I

“¡Fué el mayordomo!”, gritó la doncella, mientras trataba de esconder en los pliegues de su vestido la tasa de té que tomó del buró de su ahora difunto amante, Lord Wellington.

II

Aún oigo el revolotear de sus alas y casi siento sus afilados colmillos sobre mi cuello. Sigue detrás de mí. Ya se ve la luz del sol al final del pasillo. Solo faltan unos pasos más. El conde transilvano jamás me podrá alcanzar. ¿Pero qué es esto? ¿De dónde salió esta reja? ¡No! ¡ahí viene! ¡Ya llega!

III

—¡Abajo, métanse al hoyo que ahí vienen los zapatistas! —gritó el hombre.

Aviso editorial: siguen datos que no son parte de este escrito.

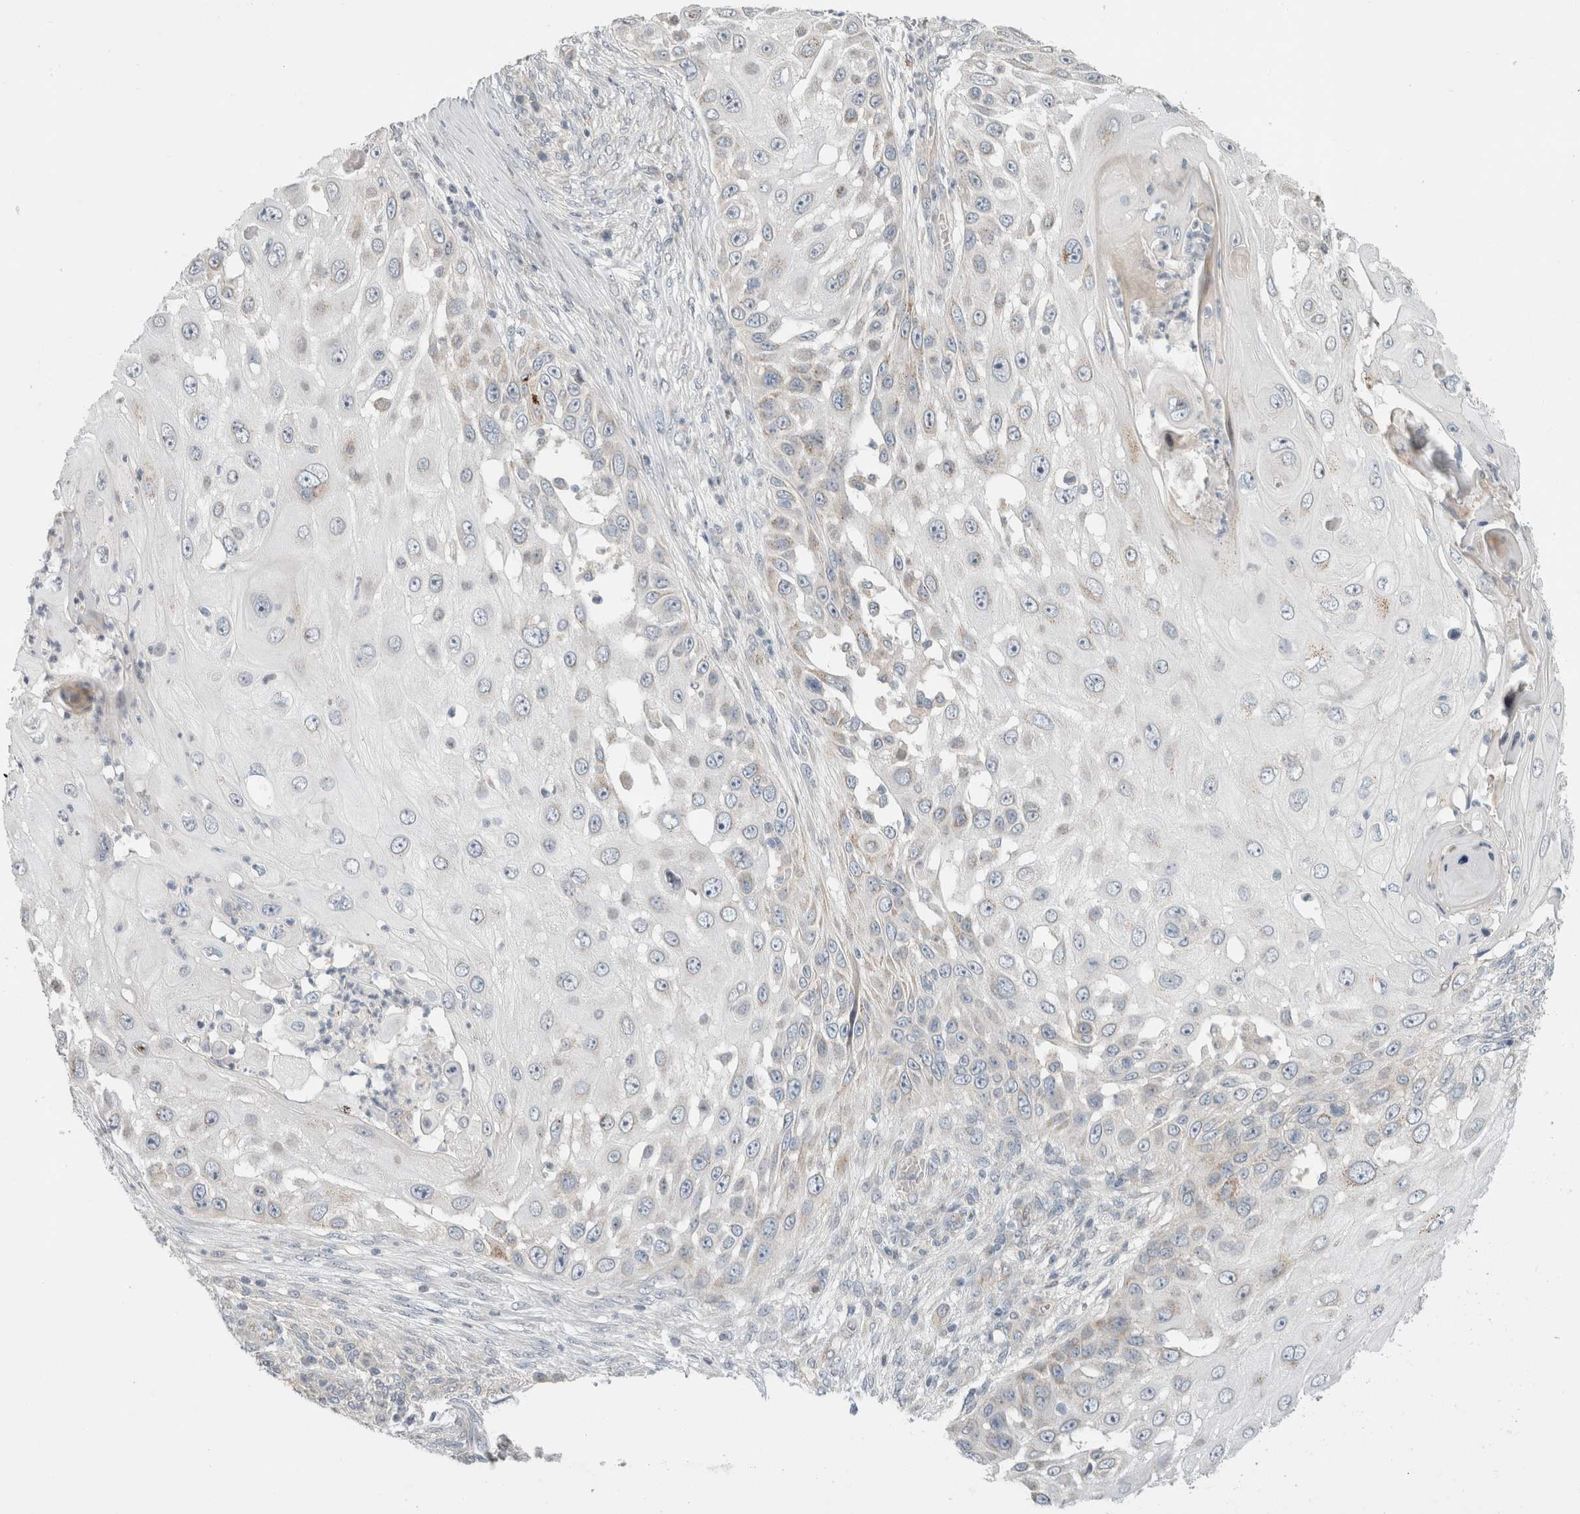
{"staining": {"intensity": "negative", "quantity": "none", "location": "none"}, "tissue": "skin cancer", "cell_type": "Tumor cells", "image_type": "cancer", "snomed": [{"axis": "morphology", "description": "Squamous cell carcinoma, NOS"}, {"axis": "topography", "description": "Skin"}], "caption": "Human skin cancer (squamous cell carcinoma) stained for a protein using immunohistochemistry demonstrates no expression in tumor cells.", "gene": "KPNA5", "patient": {"sex": "female", "age": 44}}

Las muchachas apenas alcanzaron a cerrar la puertecilla del piso cuando comenzaron los golpes en la entrada. Un hombre alto y moreno, seguramente campesino por sus ropas y la rudeza de sus manos, sonreía armado con una carabina vieja y carrilleras.

—Hola, don Julián. Ya vinimos a visitarlo. Solo usted faltaba. ¿Sus hijas dónde andan? Me dicen que son muy bonitas.

Entró con energía y empujó a Julián, que no tuvo más remedio que dejarlo pasar. Tomó la botella de tequila y comenzó a caminar por la sala. Las botas sucias golpeaban con fuerza sobre la madera.

En cualquier momento el bruto y su tropa pisarían un poco más allá, y se oiría el ruido hueco de la pequeña puerta en el suelo. Cada minuto era más largo que el anterior. Julián sudaba.